During a four-and-a-half hour hearing on Mayor Muriel Bowser’s plan to expand the District’s police body camera program, speakers from local groups testified that they have outstanding concerns about the public’s right to access recorded footage.

Those concerns, registered Wednesday in a D.C. Council chamber, at times seemed in conflict with one another. Advocates for open government argued that the proposed legislation would unduly compromise journalists’ and watchdogs’ ability to use body cam footage because it “carves out” exceptions to D.C.’s Freedom of Information Act (FOIA) laws.

Specifically, the legislation restricts from FOIA requests “information of a personal nature where the public disclosure thereof would constitute a clearly unwarranted invasion of personal privacy”; video captured “inside a personal residence or other place where a person would have a heightened expectation of privacy”; and video “related to an incident involving domestic violence, stalking, sexual assault or assault.” Press advocates argued that existing laws and redaction efforts sufficiently address these situations.

“The most egregious proposal included in the act would create a new exception to the D.C. FOIA that categorically exempts any [body camera] video depicting ‘assaults,’” Adam Marshall, a representative for the Reporters Committee for Freedom of the Press, testified at the hearing. “As written, this exemption would appear to allow the [Metropolitan Police Department] to withhold [body camera] video of assaults committed by law enforcement personnel against civilians. Yet this is precisely the kind of event that the [body camera] program is intended to make transparent.”

Marshall, reached by phone after the hearing, added that the mayor’s office did not, in his organization’s view, “meaningfully” incorporate the recommendations of a Council-appointed advisory group after the executive had initially proposed a blanket exemption from FOIA on body camera footage. Though the group—comprising the D.C. Open Government Coalition, the D.C. Police Union, and the American Civil Liberties Union, among others—met with the mayor’s office twice, it wasn’t allowed to comment on the final proposals before the Council received them.

“When we look at the substance of the proposed regulations, it’s clear [Bowser’s office] added things that were never discussed over the summer,” Marshall said. “For example, the language referencing ‘assault’ never came up over the summer.

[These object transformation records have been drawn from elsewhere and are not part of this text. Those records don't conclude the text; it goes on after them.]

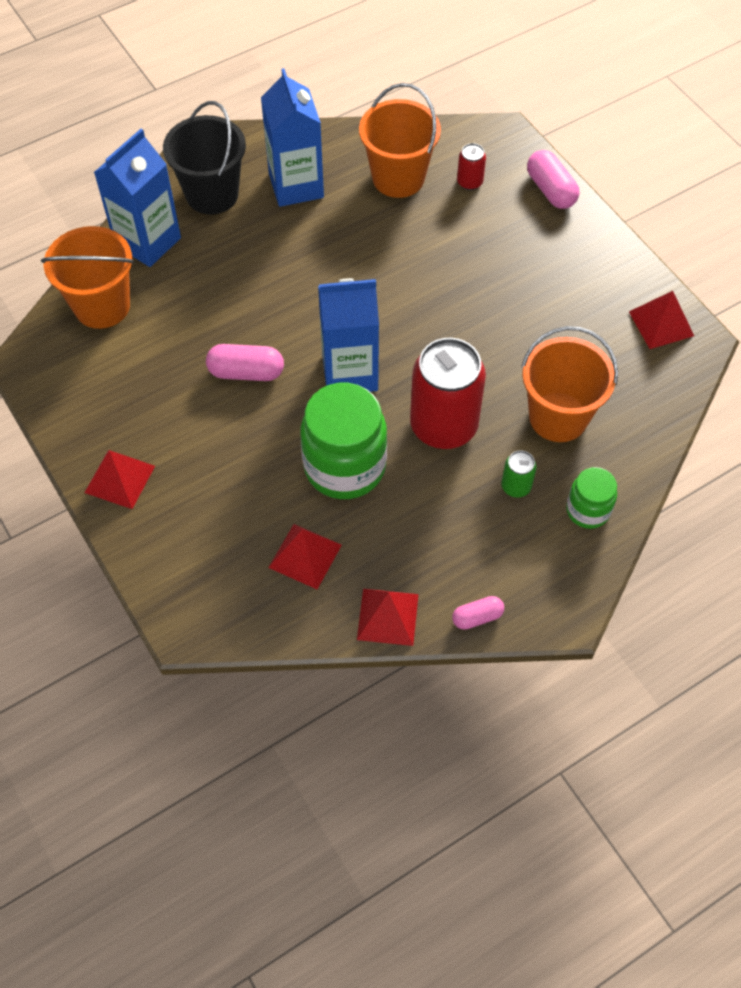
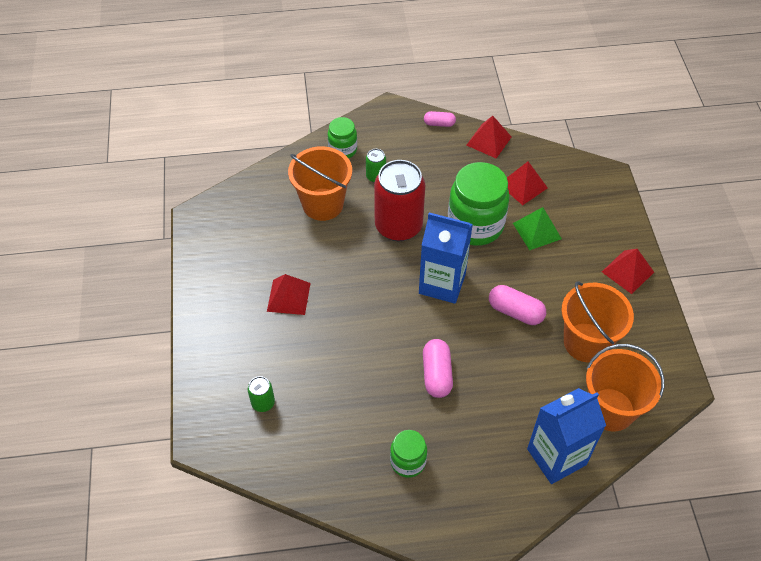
camera: 155 degrees left, 5 degrees down
black bucket [163,101,246,215] -> none
blue carton [261,68,324,207] -> green jar [390,430,427,478]
orange bucket [359,83,441,198] -> orange bucket moved to [561,281,634,362]
red can [457,143,486,190] -> green can [248,376,275,412]
pink capsule [527,150,579,209] -> pink capsule moved to [423,339,453,398]
red pyramid [629,291,694,349] -> red pyramid moved to [267,274,311,315]
none -> green pyramid [513,207,562,250]

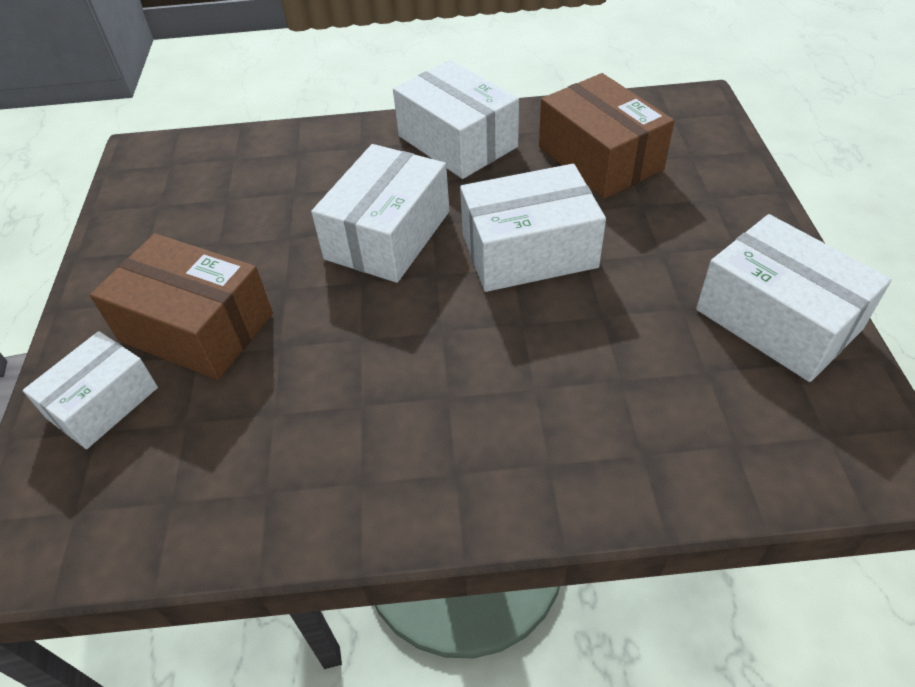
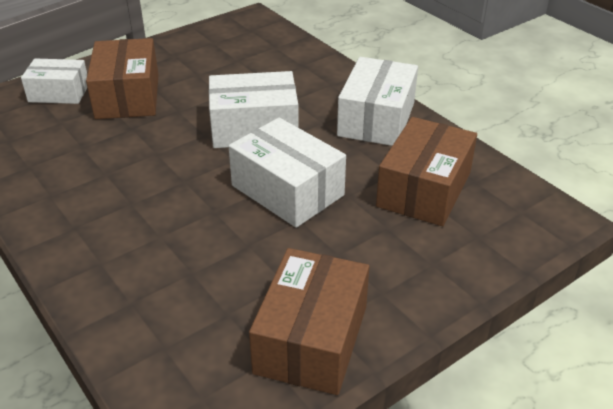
camera: 55 degrees right, 10 degrees down
white box [696,214,892,382] -> brown box [249,248,369,395]

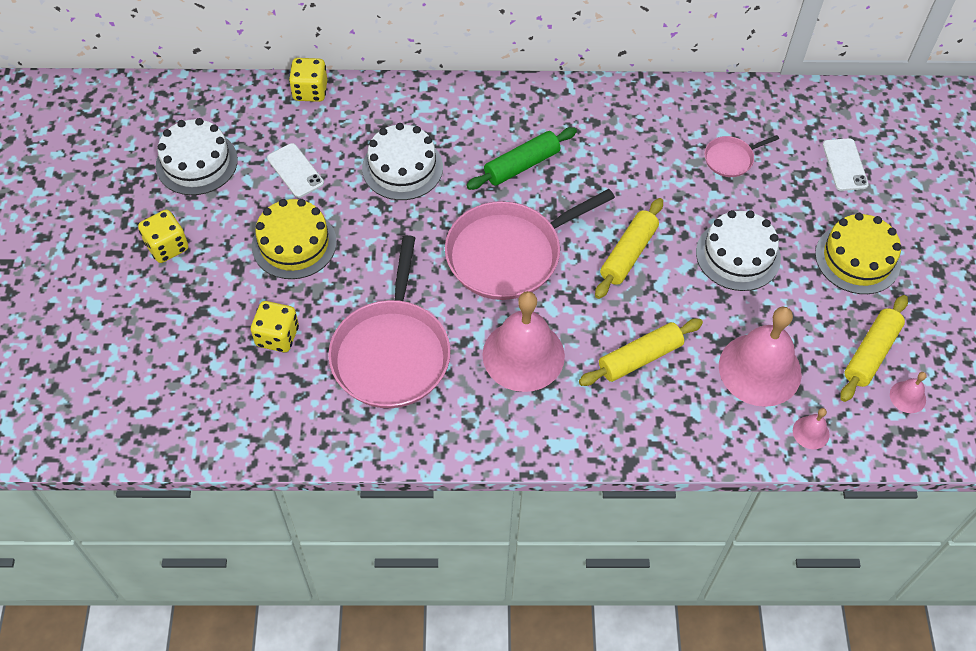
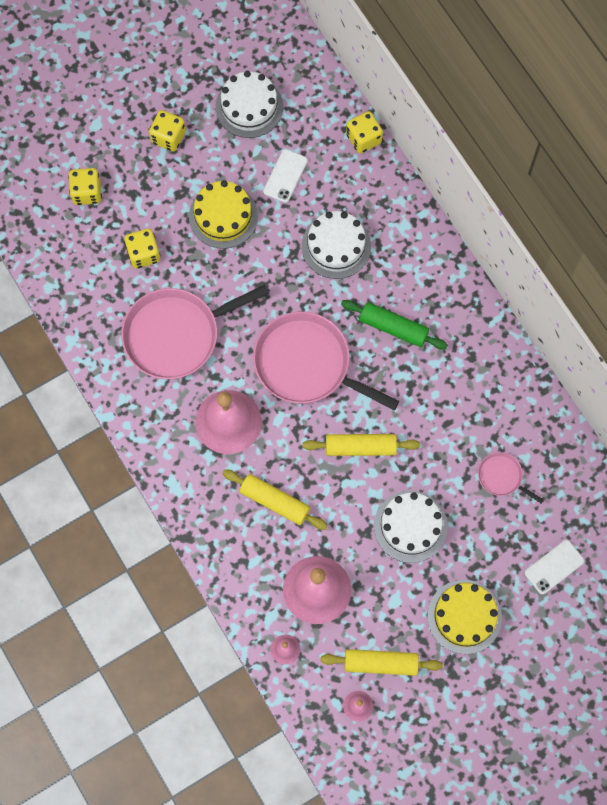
camera: 60 degrees right, 15 degrees up
none -> yellow dice [68,168,102,205]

Had it, we would have made a big deal about it—it’s so broad, so expansive in terms of what it covers.”

Mike Czin, a Bowser spokesperson, told City Desk in response to those claims that “the administration has worked with the Council and numerous stakeholders to fund the [body camera] program and draft a set of guidelines that ensure we strike a reasonable balance between privacy and transparency.” Bowser’s office emailed the advisory group on the night of Sept. 9 with the latest regulations, writing that they reflected “very significant changes from both our initial proposal earlier this year as well as our revised proposal” in August. The email includes the proposed carve-out amendments to D.C.’s FOIA and rules governing when footage can be released outside of the FOIA process: for instance, if prosecutors or academics who have signed confidentiality agreements request it, and “on a case-by-case basis in matters of great public interest.” The latter would take place at the discretion of the mayor, who would consult with prosecutors and the police.

“We look forward to continuing to work with stakeholders as those regulations are finalized,” Czin said.

At the hearing, open-records supporters appeared to have an ally in Ward 5 Councilmember and Chair of the Judiciary Committee Kenyan McDuffie. He called the exemption for assaults “problematic.”

Press advocates also condemned a line in the bill that would require greater precision in FOIA requests, arguing that it would give public officials a pretext to dismiss them. James McLaughlin, the Washington Post’s deputy general counsel, testified that a long-term harm could result from not making records routinely available to the public. The exemption covering places that have a “heightened expectation of privacy,” he said, is unprecedented.

“This is a drastic departure from the settled approach to privacy that is used in the D.C. FOIA and nearly all public records statutes,” McLaughlin explained. “That approach is to ask if disclosure of a specific record would constitute a clearly unwarranted invasion of personal privacy.” In other words, a general exemption based on where a video was taken—for example, inside a residence—doesn’t pass scrutiny because there may be cases where police use force to subdue a person inside someone’s home.

Meanwhile, advocates for survivors of domestic violence expressed unease about how the presence of body cameras during police interventions in domestic violence incidents could traumatize victims and lead to footage ending up in the media or even an abuser’s hands. Tamaso Johnson, a policy attorney at the D.C. Coalition Against Domestic Violence, testified that his group supports amending the D.C. FOIA to explicitly exempt domestic violence, sexual assault, and stalking. Johnson added that certain policies like having officers pause their cameras, or record audio only, during domestic-violence incidents could mitigate potential harms to victims.

At-Large Councilmember David Grosso appeared to strike at the heart of the hearing when he shot off a series of questions yet to be settled: “When do we turn on and off the cameras?…[H]ow long do we keep the footage around? A day, a week, six months?”

The bill remains under Council review.